Rule 2: Walk Away man just walk away
I know Biggie said, ‘never let your man know your next move don’t you know bad boys move in silence and violence’. In this case let me know your next move. If you using a machine and you need to move somewhere like the bathroom, get some water or anything put a shirt a towel or something on your machine. The last thing you want is for someone to go all Christopher Columbus on your stuff claiming it was his when the whole time it was yours. If you see something on a bar or a bench don’t move it because ‘I done see mad fits by these cats for their weights and shit’

Rule 3: No Air Boxing
For some reason every gym has the one guy that wants to be Mayweather so bad. They even make the psst noise to make the punches sound faster. Ayo my man stop that dumb shit. You look stupid as hell and you scaring the ladies.

Rule 4: Leave the person with the Headphones on Alone
This rule is so underrated… Keep your convo and the headphones completely separated. Words and headphones don’t mix like two dicks and no clit Find yourself saying ‘are you serious bitch’. This is the equivalent of when I used to see girls at Morgan on the phone at 8 in the morning knowing you aint talking to nobody and plus your free minutes don’t start to 9 but we got the point don’t talk to me.

Rule 5: Stop Reminiscing
Stop telling people in the gym your high score.
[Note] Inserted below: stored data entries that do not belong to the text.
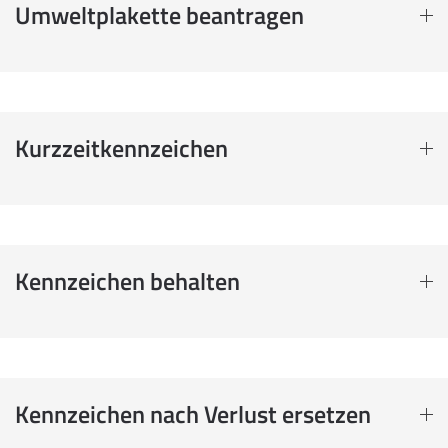
Umweltplakette beantragen
Kurzzeitkennzeichen
Kennzeichen behalten
Kennzeichen nach Verlust ersetzen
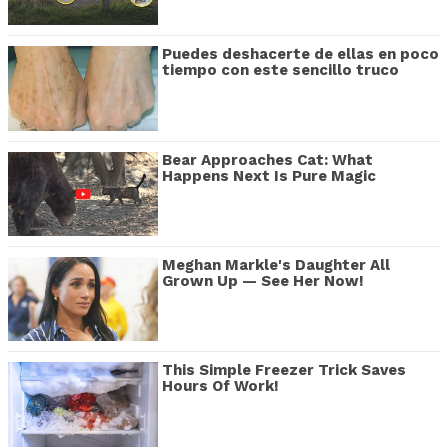
Puedes deshacerte de ellas en poco
tiempo con este sencillo truco
Bear Approaches Cat: What
Happens Next Is Pure Magic
Meghan Markle's Daughter All
Grown Up — See Her Now!
This Simple Freezer Trick Saves
Hours Of Work!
You are not Uncle Rico and no one cares if you could lift 315 at 19 and now you’re 40. Stop digging in the crates and by the way no one likes a bragger. To paraphrase Meek Mill, just because you lift 315 don’t mean you thorough…..pussy. Do the workout to the best of your ability and move forward.

Rule 6: Don’t Hog the Weights
Timing is everything. If you go to the gym at the wrong time it’s like the Martin episode when he’s at the DMV and you will be waiting for the weights all day. If you are one of the lucky ones to get weight please don’t hog them. ‘Everyone eats b’…that isn’t just for the drug game this is real life. Let other people get swole as well don’t be selfish.
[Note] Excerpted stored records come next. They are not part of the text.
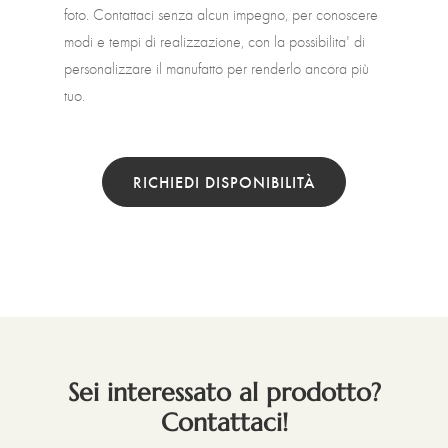
foto. Contattaci senza alcun impegno, per conoscere
modi e tempi di realizzazione, con la possibilita' di
personalizzare il manufatto per renderlo ancora più
tuo.
RICHIEDI DISPONIBILITÀ
Sei interessato al prodotto?
Contattaci!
Rule 7: Don’t Lift Heavy Without a Spotter
Look man social media is at an all-time high and you don’t wanna be a Worldstar victim because you tried to bench 405 or squat 550 and you get stuck or worse you get injured. Have you ever got stuck and you have to leave the weights on your chest. It’s one of the worst feelings in the world. It’s as bad as you being a victim of Catfish. It’s ok to have help.

Rule 8: Wear Proper Shoes​
I know at times we feel like Bruce Leroy in the gym but don’t kill your own vibe because you got on Jesus shoes and you lifting a 100 pound dumbbell. My voice turns into Kevin Hart when I see this, ‘well will you look at this please someone come over and look at this’

Rule 9: It’s not a fashion show
You’re entering a world where a lot of people don’t visit. It’s nothing but blood, sweat and tears that separate the feast from the famine. There is no idea why everything you have on matches or you walking gingerly because you don’t want your shoes to crease. You aint in there to be pretty. Lift those weights get sweaty and go the fuck home and for the love of God no more selfies after every set or a snapchat saying Gym Flow but then you don’t lift no weights.

Rule 10: Wash your Hands
This should be self-explanatory but you will be surprised how many people I’ve seen take a piss or shit and not wash their hands. That’s disgusting and you should be ejected from the club and you need to be suspended for at least a day. Don’t be that person because cleanliness is next to Godliness.